Einar Karttunen wrote:
On 08.02 14:03, Wolfgang Thaller wrote:
2) Command lines are usually entered as TEXT on a terminal and are therefore encoded in whatever encoding the terminal uses.
Actually I like the ablity to delete/copy files even if they happen to have filenames in weird chinese encodings too.
Your shell wouldn't know about that. Either the weird encoding is UTF-8 anyway, in which case there is no problem, or it is something else, in which case you don't get chinese characters, but gibberish. The program copying the gibberish wouldn't care, though.
Very many people needing to use their own language still use other things [than UTF-8] and will continue so for the foreseeable future.
Which is actually a shame. But anyway, that's the reason why a sane programming language would use the locale settings to decode the command line, file names and anything else that came from related system calls.
Maybe it's possible to use some user-defined unicode code points to achieve a lossless conversion of arbitrary byte strings to unicode?
Definitely. Allocating just 128 code points in the vendor zone shouldn't be too hard.
What would happen if you tried to output such a String? The raw bytes or the escaped versions?
There are no raw bytes. Outputting a string means encoding it into whatever the locale says or whatever the convention of a particular library mandates. This will often be the same encoding that was used to decode filenames in the first place, so you get the same byte sequence back. If that happens to be an invalid UTF-8 sequence, so be it. It was broken to begin with, so we're no worse off than if we ignored encoding issues completely.

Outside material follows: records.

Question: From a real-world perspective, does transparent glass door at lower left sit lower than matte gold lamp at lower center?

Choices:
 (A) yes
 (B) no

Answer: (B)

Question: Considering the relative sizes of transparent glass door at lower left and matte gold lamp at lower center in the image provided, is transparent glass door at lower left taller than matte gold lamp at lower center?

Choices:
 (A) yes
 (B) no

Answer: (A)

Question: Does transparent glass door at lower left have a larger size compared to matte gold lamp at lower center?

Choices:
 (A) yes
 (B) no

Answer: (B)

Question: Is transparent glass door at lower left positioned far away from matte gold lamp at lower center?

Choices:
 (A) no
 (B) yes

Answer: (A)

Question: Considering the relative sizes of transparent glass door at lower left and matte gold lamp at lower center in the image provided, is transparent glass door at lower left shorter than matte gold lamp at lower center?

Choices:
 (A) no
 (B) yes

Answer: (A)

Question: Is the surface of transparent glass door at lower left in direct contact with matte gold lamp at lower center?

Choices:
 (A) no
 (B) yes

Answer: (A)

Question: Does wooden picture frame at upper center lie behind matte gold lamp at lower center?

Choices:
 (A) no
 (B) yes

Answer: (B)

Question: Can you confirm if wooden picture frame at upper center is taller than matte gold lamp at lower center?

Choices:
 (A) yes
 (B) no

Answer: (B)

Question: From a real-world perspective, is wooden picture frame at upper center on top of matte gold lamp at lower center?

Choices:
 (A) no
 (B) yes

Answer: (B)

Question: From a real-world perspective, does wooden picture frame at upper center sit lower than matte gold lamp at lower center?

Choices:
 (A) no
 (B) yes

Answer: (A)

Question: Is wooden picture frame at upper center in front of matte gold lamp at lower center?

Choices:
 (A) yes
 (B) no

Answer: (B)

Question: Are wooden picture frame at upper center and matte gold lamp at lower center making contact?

Also this would mean that Haskell unicode != unicode
Not at all. The escape codes wouldn't leave the Haskell program in any form other than an invalid UTF-8 sequence, which is also the only way they could ever enter it. Nobody would ever notice the hack. Udo. -- Delusions are often functional. A mother's opinions about her children's beauty, intelligence, goodness, et cetera ad nauseam, keep her from drowning them at birth.